Last week, specifications were released for AACS, an encryption-based system that may be used on next-generation DVDs. You may recall that CSS, which is currently used on DVDs, is badly misdesigned, to the point that I sometimes use it in teaching as an example of how not to use crypto. It’s still a mystery how CSS was bungled so badly. But whatever went wrong last time wasn’t repeated this time – AACS seems to be very competently designed.
The design of AACS seems aimed at limiting entry to the market for next-gen DVD players. It will probably succeed at that goal. What it won’t do is prevent unauthorized filesharing of movies.
To understand why it meets one goal and not the other, let’s look more closely at how AACS manages cryptographic keys. The details are complicated, so I’ll simplify things a bit. (For full details see Chapter 3 of the AACS spec, or the description of the Subset Difference Method by Naor, Naor, and Lotspiech.) Each player device is assigned a DeviceID (which might not be unique to that device), and is given decryption keys that correspond to its DeviceID. When a disc is made, a random “disc key” is generated and the video content on the disc is encrypted under the disc key. The disc key is encrypted in a special way and is then written onto the disc.
When a player device wants to read a disc, the player first uses its own decryption keys (which, remember, are specific to the player’s DeviceID) to unlock the disc key; then it uses the disc key to unlock the content.
This scheme limits entry to the market for players, because you can’t build a player without getting a valid DeviceID and the corresponding secret keys. This allows the central licensing authority, which hands out DeviceIDs and keys, to control who can make players. But there’s another way to get that information – you could reverse-engineer another player device and extract its DeviceID and keys, and then you could make your own players, without permission from the licensing authority.
To stop this, the licensing authority will maintain a blacklist of “compromised” DeviceIDs. Newly manufactured discs will be made so that their disc keys can be unlocked only by DeviceIDs that aren’t on the blacklist. If a DeviceID is added to the blacklist today, then players with that DeviceID won’t be able to play discs that are manufactured in the future; but they will still be able to play discs manufactured in the past.
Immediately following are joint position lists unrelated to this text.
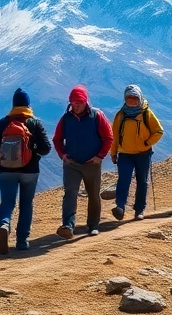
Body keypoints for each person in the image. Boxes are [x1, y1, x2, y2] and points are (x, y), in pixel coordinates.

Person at [0, 88, 52, 253]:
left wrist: (2, 153)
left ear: (14, 104)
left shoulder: (3, 123)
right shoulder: (35, 123)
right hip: (30, 171)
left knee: (7, 202)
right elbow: (46, 148)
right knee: (26, 204)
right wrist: (33, 150)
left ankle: (4, 224)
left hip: (6, 170)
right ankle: (22, 241)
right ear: (28, 105)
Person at [53, 85, 114, 239]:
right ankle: (68, 225)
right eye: (73, 103)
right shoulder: (66, 119)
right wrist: (63, 155)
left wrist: (100, 156)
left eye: (79, 102)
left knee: (93, 194)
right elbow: (57, 139)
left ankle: (93, 225)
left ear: (85, 101)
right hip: (71, 164)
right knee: (70, 193)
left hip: (92, 163)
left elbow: (108, 138)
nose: (76, 106)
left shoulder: (97, 116)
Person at [110, 84, 164, 221]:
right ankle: (120, 207)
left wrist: (147, 143)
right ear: (125, 98)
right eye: (129, 98)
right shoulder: (120, 115)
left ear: (140, 98)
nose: (132, 101)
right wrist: (113, 153)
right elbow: (114, 136)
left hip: (143, 154)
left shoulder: (146, 113)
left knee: (142, 182)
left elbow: (158, 131)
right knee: (124, 179)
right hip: (125, 154)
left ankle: (139, 210)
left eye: (134, 98)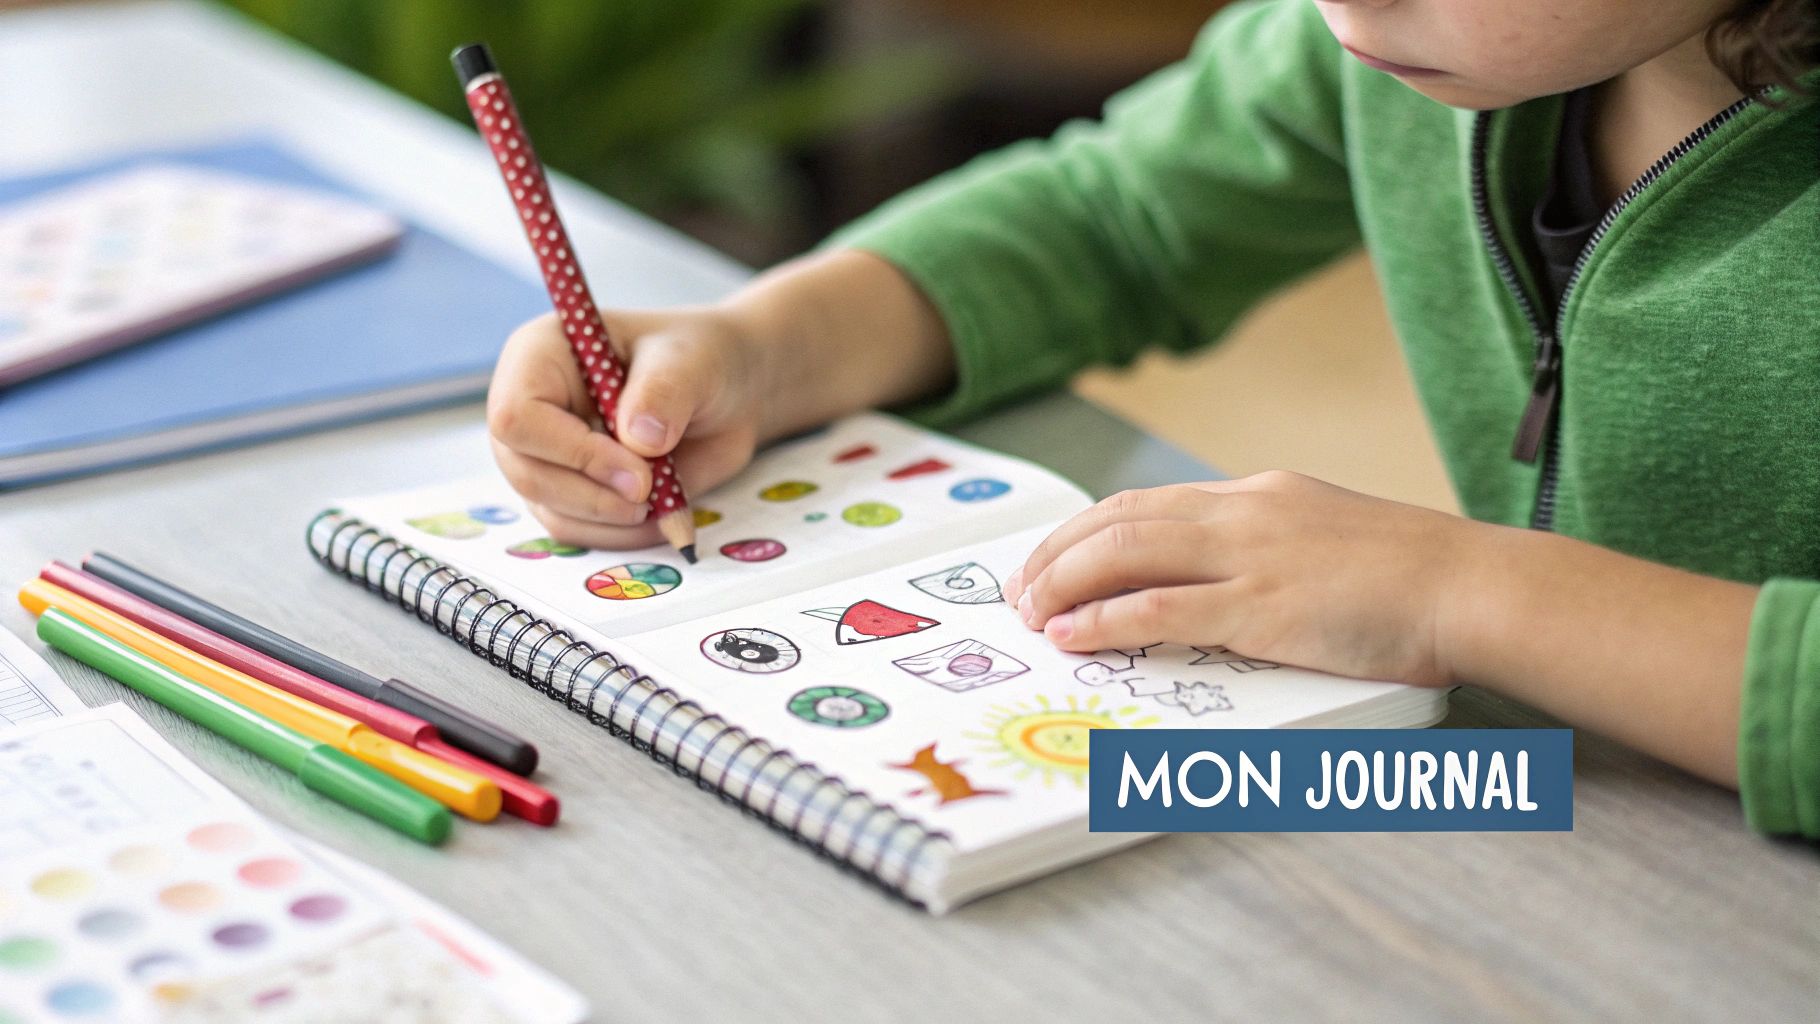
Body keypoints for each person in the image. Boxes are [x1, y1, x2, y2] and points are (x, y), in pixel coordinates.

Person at [482, 0, 1820, 836]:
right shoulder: (1381, 44)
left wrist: (1465, 595)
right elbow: (1118, 216)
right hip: (1567, 806)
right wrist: (770, 342)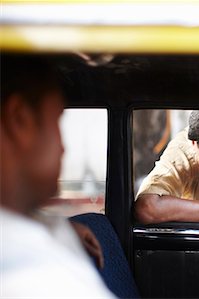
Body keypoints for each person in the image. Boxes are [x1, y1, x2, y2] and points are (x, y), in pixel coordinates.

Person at [0, 54, 115, 297]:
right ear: (20, 119)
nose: (63, 148)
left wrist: (61, 226)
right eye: (57, 122)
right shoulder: (37, 278)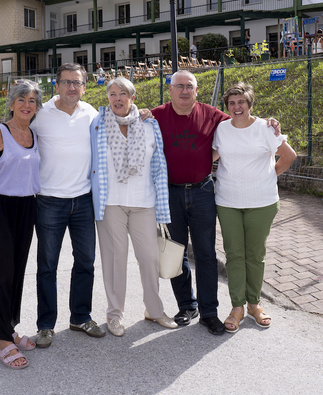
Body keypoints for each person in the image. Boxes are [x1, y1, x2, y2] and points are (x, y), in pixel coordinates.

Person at [0, 63, 105, 348]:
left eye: (77, 82)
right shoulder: (41, 113)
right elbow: (12, 127)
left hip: (84, 200)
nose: (72, 87)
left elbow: (122, 119)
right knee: (47, 265)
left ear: (85, 86)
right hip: (49, 201)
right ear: (57, 85)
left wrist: (144, 113)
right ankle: (46, 325)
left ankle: (80, 317)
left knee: (85, 262)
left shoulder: (93, 114)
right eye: (66, 82)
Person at [151, 70, 281, 335]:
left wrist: (268, 122)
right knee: (176, 252)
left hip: (203, 192)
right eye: (179, 86)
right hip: (170, 192)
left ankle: (209, 312)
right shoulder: (156, 114)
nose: (185, 91)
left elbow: (243, 121)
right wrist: (138, 111)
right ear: (170, 89)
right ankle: (187, 305)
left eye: (190, 86)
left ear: (197, 91)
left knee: (207, 254)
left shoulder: (213, 116)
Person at [89, 77, 178, 336]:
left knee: (149, 258)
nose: (117, 98)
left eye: (123, 93)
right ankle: (114, 315)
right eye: (112, 93)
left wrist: (162, 204)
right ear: (107, 98)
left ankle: (154, 310)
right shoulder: (97, 124)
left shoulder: (149, 125)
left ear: (133, 98)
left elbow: (159, 164)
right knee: (115, 261)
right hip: (111, 202)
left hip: (144, 202)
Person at [212, 82, 296, 333]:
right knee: (234, 255)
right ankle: (237, 307)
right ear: (227, 107)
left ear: (250, 104)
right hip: (228, 202)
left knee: (255, 255)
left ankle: (255, 304)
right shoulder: (221, 129)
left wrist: (270, 176)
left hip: (262, 202)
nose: (237, 107)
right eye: (232, 103)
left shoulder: (265, 129)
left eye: (241, 102)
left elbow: (289, 156)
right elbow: (210, 157)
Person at [0, 82, 43, 369]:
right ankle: (2, 340)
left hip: (26, 208)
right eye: (21, 100)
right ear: (12, 103)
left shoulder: (34, 134)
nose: (27, 104)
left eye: (32, 101)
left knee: (15, 273)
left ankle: (8, 327)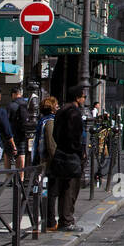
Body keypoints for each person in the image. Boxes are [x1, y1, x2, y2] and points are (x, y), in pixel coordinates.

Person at [50, 84, 87, 231]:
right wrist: (79, 151)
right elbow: (75, 136)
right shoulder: (74, 113)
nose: (85, 99)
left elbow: (55, 133)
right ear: (77, 98)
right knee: (70, 189)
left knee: (63, 186)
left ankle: (64, 218)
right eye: (84, 96)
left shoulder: (61, 111)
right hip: (71, 155)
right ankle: (67, 220)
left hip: (60, 152)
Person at [36, 96, 59, 231]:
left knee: (45, 191)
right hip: (48, 162)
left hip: (42, 160)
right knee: (51, 192)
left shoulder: (42, 121)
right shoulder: (50, 122)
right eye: (56, 105)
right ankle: (50, 221)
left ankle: (46, 219)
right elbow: (51, 144)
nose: (57, 107)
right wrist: (55, 160)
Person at [6, 85, 29, 172]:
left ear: (14, 94)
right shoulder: (26, 104)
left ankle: (8, 178)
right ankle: (21, 178)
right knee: (22, 154)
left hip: (12, 133)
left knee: (7, 154)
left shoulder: (11, 105)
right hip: (23, 133)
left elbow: (6, 121)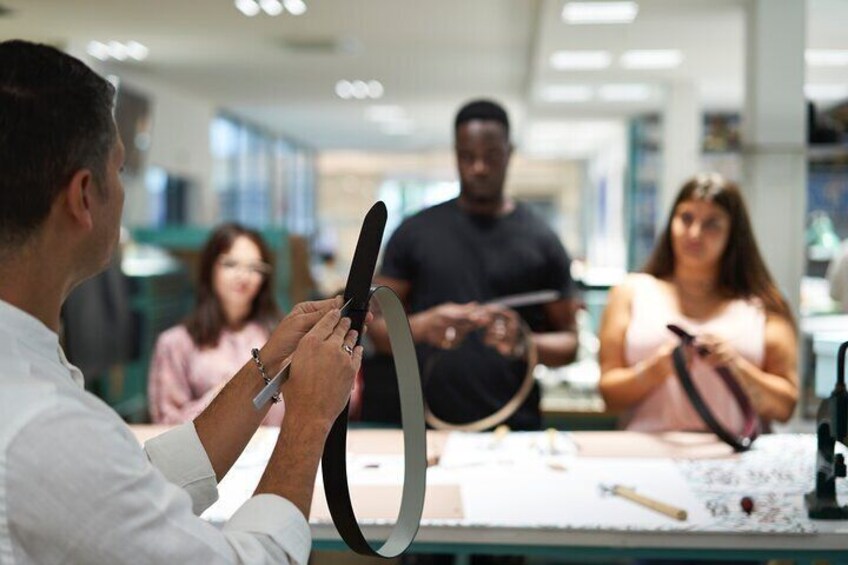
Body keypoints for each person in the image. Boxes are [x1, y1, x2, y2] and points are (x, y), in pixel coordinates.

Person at [0, 39, 363, 564]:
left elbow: (133, 486)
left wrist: (270, 365)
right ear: (83, 196)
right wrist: (308, 420)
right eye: (119, 171)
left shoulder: (28, 378)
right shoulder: (43, 426)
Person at [369, 99, 579, 431]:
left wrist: (524, 343)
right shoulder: (415, 232)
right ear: (456, 154)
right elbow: (376, 332)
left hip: (514, 429)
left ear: (509, 152)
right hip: (423, 427)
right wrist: (424, 326)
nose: (479, 167)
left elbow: (569, 345)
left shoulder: (542, 239)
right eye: (468, 156)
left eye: (491, 156)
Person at [598, 173, 798, 432]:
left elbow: (786, 408)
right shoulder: (631, 293)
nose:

CSS used a scheme rather like this, but there were only a few distinct DeviceIDs. A large number of devices shared a DeviceID, and so blacklisting a DeviceID would have caused lots of player devices in the field to break. This made blacklisting essentially useless in CSS. AACS, by contrast, uses some fancy cryptography to increase the number of distinct DeviceIDs to about two billion (2 to the 31st power). Because of this, a DeviceID will belong to one device, or at most a few devices, making blacklisting practical.
This looks like a good plan for controlling entry to the market. Suppose I want to go into the player market, without signing a license with the licensing authority. I can reverse-engineer a few players to get their DeviceIDs and keys, and then build those into my product. The licensing authority will respond by figuring out which DeviceIDs I’m using, and revoking them. Then the players I have sold won’t be able to play new discs anymore, and customers will shun me.
This plan won’t stop filesharing, though. If somebody, somewhere makes his own player using a reverse-engineered DeviceID, and doesn’t release that player to the public, then he will be able to use it with impunity to play or rip discs. His DeviceID can only be blacklisted if the licensing authority learns what it is, and the authority can’t do that without getting a copy of the player. Even if a player is released to the public, it will still make all existing discs rippable. New discs may not be rippable, at least for a while, but we can expect new reverse-engineered DeviceIDs to pop up from time to time, with each one making all existing discs rippable. And, of course, none of this stops other means of ripping or capturing content, such as capturing the output of a player or infiltrating the production process.
Once again, DRM will limit competition without reducing infringement. Companies are welcome to try tactics like these. But why should our public policy support them?